Unlike the postmodernist, who is completely incapable of doing so, I’m going to offer an alternative. Of course, one can probably predict the illusive and vague postmodernist retort to my suggestion. As always, postmodernist retorts are, as Kate Soper puts it:
“…the invitation to view history as littered with the victims of well-intentioned visions and utopian projects, and in the light of that to give ourselves over to a pragmatic acceptance of the loss of values—an acceptance, moreover, that we might as well feel as cheerful about as we can. For if utopias are never to be realized, is there any more harm to be done in accepting their loss than in lamenting it?”
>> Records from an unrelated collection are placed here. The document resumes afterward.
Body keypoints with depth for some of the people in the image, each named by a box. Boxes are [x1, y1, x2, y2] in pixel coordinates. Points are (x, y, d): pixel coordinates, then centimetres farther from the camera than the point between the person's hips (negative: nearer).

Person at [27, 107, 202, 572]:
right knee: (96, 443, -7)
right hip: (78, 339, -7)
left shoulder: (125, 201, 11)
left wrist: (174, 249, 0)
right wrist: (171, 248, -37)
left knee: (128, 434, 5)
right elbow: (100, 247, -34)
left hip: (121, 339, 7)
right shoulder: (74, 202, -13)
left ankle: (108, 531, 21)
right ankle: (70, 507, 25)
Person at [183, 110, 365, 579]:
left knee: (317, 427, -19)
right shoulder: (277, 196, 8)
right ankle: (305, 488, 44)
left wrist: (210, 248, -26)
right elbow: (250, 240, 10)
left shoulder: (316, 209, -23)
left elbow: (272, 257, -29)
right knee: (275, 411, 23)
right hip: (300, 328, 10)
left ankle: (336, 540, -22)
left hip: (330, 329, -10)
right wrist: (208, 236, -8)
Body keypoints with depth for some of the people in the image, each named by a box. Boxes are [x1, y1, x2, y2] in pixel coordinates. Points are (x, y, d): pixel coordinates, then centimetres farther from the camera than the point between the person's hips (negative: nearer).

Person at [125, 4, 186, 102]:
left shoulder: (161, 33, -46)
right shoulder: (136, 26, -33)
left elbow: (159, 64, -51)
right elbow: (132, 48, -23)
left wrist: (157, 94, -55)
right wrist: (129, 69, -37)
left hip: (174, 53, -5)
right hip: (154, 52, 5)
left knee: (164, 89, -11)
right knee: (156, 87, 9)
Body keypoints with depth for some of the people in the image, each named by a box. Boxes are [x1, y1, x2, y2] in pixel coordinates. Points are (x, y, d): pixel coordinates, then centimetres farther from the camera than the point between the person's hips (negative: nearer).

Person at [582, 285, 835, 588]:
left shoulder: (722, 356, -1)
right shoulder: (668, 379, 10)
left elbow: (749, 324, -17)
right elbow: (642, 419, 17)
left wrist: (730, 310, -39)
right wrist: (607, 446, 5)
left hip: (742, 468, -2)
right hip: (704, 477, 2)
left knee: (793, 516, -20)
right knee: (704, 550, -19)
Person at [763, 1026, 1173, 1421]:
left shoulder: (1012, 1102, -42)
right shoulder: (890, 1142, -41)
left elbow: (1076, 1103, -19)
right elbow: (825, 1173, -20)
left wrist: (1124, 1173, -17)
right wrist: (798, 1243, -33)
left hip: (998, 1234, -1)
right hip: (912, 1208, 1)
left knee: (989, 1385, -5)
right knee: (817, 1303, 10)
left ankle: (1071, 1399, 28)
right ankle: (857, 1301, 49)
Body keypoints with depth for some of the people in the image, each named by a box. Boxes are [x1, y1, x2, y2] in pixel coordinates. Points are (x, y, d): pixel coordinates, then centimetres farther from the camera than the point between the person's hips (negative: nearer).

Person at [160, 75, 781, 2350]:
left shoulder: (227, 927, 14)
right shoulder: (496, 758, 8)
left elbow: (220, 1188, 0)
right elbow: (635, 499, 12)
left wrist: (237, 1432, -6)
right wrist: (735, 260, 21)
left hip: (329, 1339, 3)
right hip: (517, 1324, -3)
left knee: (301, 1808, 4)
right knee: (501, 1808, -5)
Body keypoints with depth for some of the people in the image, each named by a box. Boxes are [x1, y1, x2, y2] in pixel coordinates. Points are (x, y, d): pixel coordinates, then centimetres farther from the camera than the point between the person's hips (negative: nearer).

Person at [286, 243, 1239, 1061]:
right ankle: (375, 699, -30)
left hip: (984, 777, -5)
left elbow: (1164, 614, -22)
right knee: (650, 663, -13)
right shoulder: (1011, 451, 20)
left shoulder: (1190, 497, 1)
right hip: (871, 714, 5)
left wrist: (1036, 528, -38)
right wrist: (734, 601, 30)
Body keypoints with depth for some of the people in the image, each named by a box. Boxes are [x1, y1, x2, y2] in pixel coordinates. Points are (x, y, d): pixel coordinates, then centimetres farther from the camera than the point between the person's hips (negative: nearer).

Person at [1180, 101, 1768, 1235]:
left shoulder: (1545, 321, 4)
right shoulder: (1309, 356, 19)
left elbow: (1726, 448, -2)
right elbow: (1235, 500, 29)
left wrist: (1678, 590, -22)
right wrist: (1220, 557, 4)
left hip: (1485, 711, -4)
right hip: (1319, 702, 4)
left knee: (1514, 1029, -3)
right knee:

The meaning of anything is socially constructed, and we are the social. Rather than ignoring meaning, we can and should take control of it. An example, to take us back to the quotation by Kasser, is the meaning of the word “materialistic”. As used by Kasser in his book, it is clearly of negative connotations: a person obsessed with new gadgets, new cars, and the latest fashion; a person who obsesses over the latest technological trend; we can see this person queuing outside the Apple store, waiting to upgrade to the latest extortionately expensive phone simply because it’s new. We don’t need to subscribe to this meaning of “materialistic” (partly because “consumeristic” would be more fitting). Being materialistic doesn’t necessarily need negative connotations. It could mean valuing objects for their sentimental value. A materialist can be a person who takes an object and fills it’s meaning with emotion, with sentiment, with stories, with value. A materialist can be a person who recognises that they are part of the social that created the meaning of objects, and therefore, has the power to change the meaning. Materialistic can mean not allowing capitalist hegemony to dominate the meaning of the material world in which we must live.
Cherishing objects, being materialistic, can, I think, undermine the negative effects of postmodernist capitalism by reuniting the subject with the material, by removing the desire for new objects as normative, and by exposing the meaning of the objects around us to remove the illusion that the world is inherently, and unchangeably, meaningless.